Tudo que eu tenho não cabe em uma mala
Em 2019, no auge dos meus anos dourados como nômade digital, escrevi uma pequena crônica sobre fazer casa em diferentes cidades e como a transição para esse estilo de vida demandou o descarte e a renúncia de diversas coisas . O título era Tudo que eu tenho cabe em uma mala. Aqui vai um trecho:
“A transição para a ‘vida na estrada’ foi libertadora em muitos sentidos, mas é na bagagem que ela fica mais evidente. Não ter um lugar fixo para chamar de casa fez com que deixássemos para trás todos os supérfluos e ficássemos com pouco. Hoje, cada um de nós carrega uma mala de 23 kg e uma mochila.”
Hoje, quase quatro anos depois de ter escrito esse texto, estou em outro lugar totalmente. Meu estilo de vida se transformou, e tudo que eu tenho não cabe em uma mala. A pergunta que me faço agora é: deveria?
Parecia a melhor decisão na época. Era uma noite de domingo quando decidimos “largar tudo e viajar”. Dias depois, escrevi por extenso a justificativa, como se tivesse que provar algo para o mundo, quando na verdade estava tentando me convencer de que era a coisa certa a fazer.
Acontece que me convencer não foi a parte difícil, bastava olhar as infinitas fotos de quem tinha feito o mesmo, e era como se estivesse vendo uma janela para o futuro. Ele era ensolarado e risonho. Cheguei a chorar. Tinha encontrado a resposta que tanto buscava, e ela estava muito próxima de mim.

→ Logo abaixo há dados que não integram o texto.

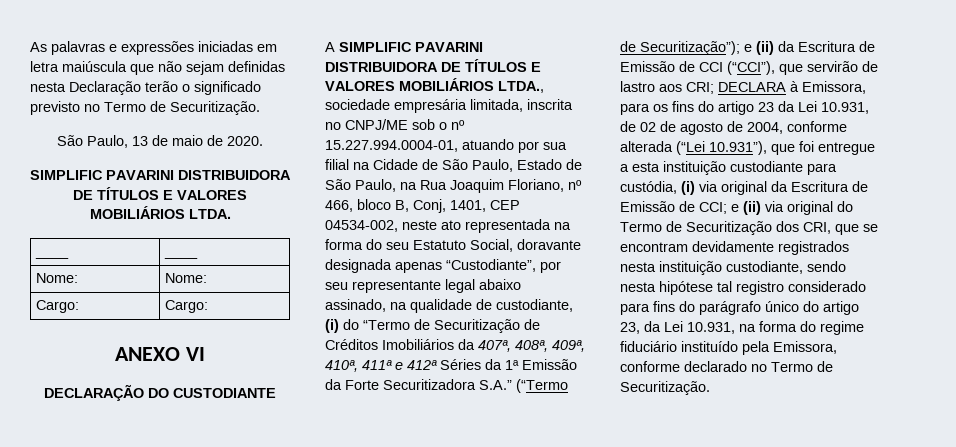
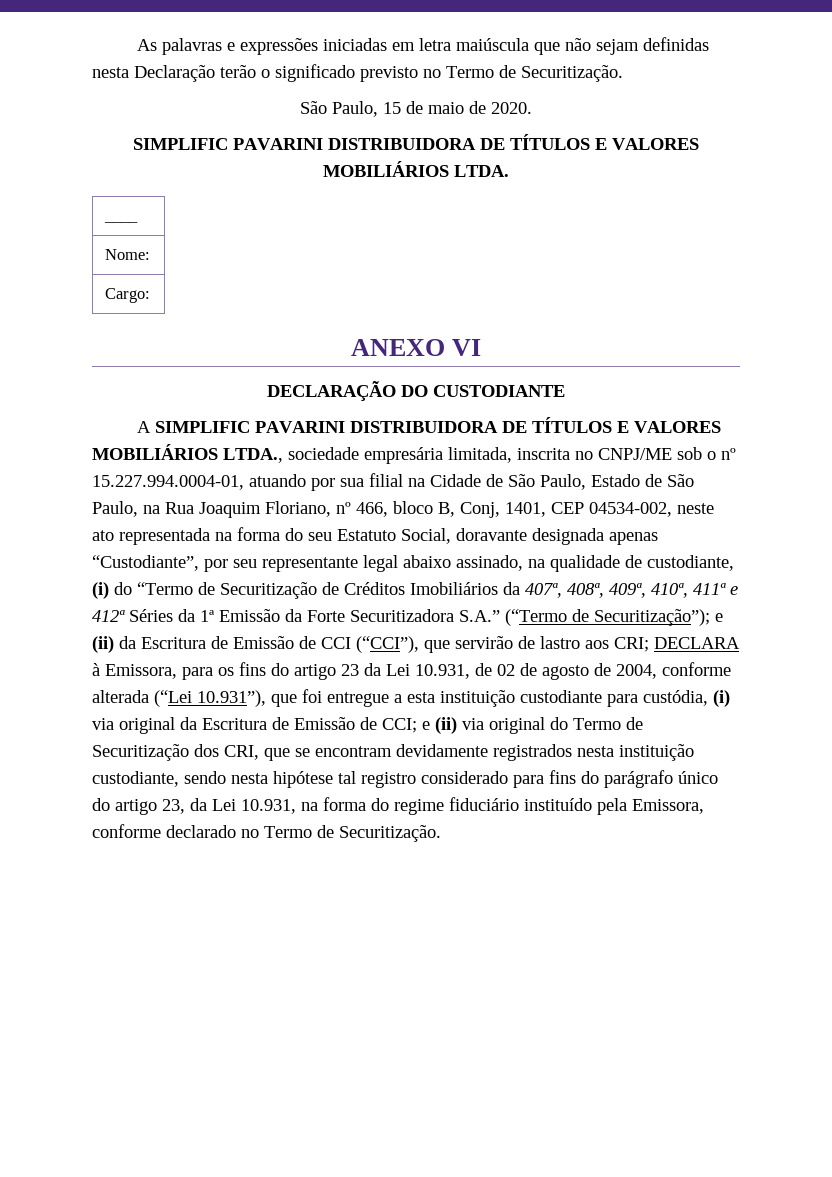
[132,136,148,146] 13 -> [383,102,401,114] 15
[163,256,198,259] [35,273,78,283] [164,273,207,283] [35,300,79,313] [164,300,208,313] | ____ // Nome: | Nome: // Cargo: | Cargo: -> [105,249,151,260] [105,288,151,303] // Nome: // Cargo:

O que se seguiram foram meses de planejamento e desprendimento de todos os objetos acumulados ao longo do tempo. Alguns eu queria ter guardado e ainda lembro deles com carinho, mas grande parte realmente não fazia diferença.
Quatro anos depois daquele domingo, consigo entender porque viver viajando não foi o que eu imaginei que seria. Um sonho pode não ser, na prática, exatamente aquilo que você sonhou.
A viagem serviu para descobrir muito de mim, e pouco do mundo. Soa clichê, eu sei, mas juro que é real. E depois de anos aprendendo muito sobre mim, como eu poderia me enganar dizendo que viajar o tempo todo ainda fazia sentido? A viagem teve muitas consequências na minha saúde mental — não há estudos sobre o que viver na estrada e trabalhar, ao mesmo tempo, impacta na nossa saúde. Eu estava exausta, isolada, distante do meu sistema de apoio e levando a vida aos trancos e barrancos.
Viajar sem raízes acabou sendo mais custoso e difícil do que ficar parada, e talvez alguém pudesse ter me dito isso lá atrás, mas alguns caminhos você tem que traçar sozinha, não adianta. Nem todos os livros e conversas do mundo poderiam ensinar o que se aprende colocando os pés na estrada, abrindo o seu espaço. Pensando de onde vim, isso continua me enchendo de orgulho. Mas não faz mais sentido colocar a casa na mala. Agora o sonho é outro.